Written instruction: According to the court judgment, on what date was it filed?

Supplied text:
▬▬▬▬▬▬▬▬▬▬
United States Court of Appeals
FOR THE DISTRICT OF COLUMBIA CIRCUIT
No. 20-7066 September Term, 2021
FILED ON: MARCH 11, 2022
IN THE MATTER OF: SONYA OWENS,
SONYA OWENS,
APPELLANT
v.
RELIANCE PARTNERS, LLC,
APPELLEE
Appeal from the United States District Court
for the District of Columbia
(No. 1:19-cv-02491)
Before: HENDERSON and JACKSON, * Circuit Judges, and GINSBURG, Senior Circuit
Judge.
JUDGMENT
This appeal was considered on the record from the United States District Court for the
District of Columbia and on the briefs of the parties. See Fed. R. App. P. 34(a)(2); D.C. Cir. Rule
34(j). The panel has accorded the issues full consideration and has determined that they do not
warrant a published opinion. See D.C. Cir. R. 36(d). It is hereby
ORDERED AND ADJUDGED that the judgment of the district court be affirmed.
▬▬▬▬▬▬▬▬▬▬
[Data records]
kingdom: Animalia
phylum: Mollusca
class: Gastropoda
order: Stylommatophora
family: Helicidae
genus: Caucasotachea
▬▬▬▬▬▬▬▬▬▬
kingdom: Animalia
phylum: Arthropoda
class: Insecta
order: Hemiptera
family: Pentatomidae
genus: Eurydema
▬▬▬▬▬▬▬▬▬▬
Expected answer: March 11, 2022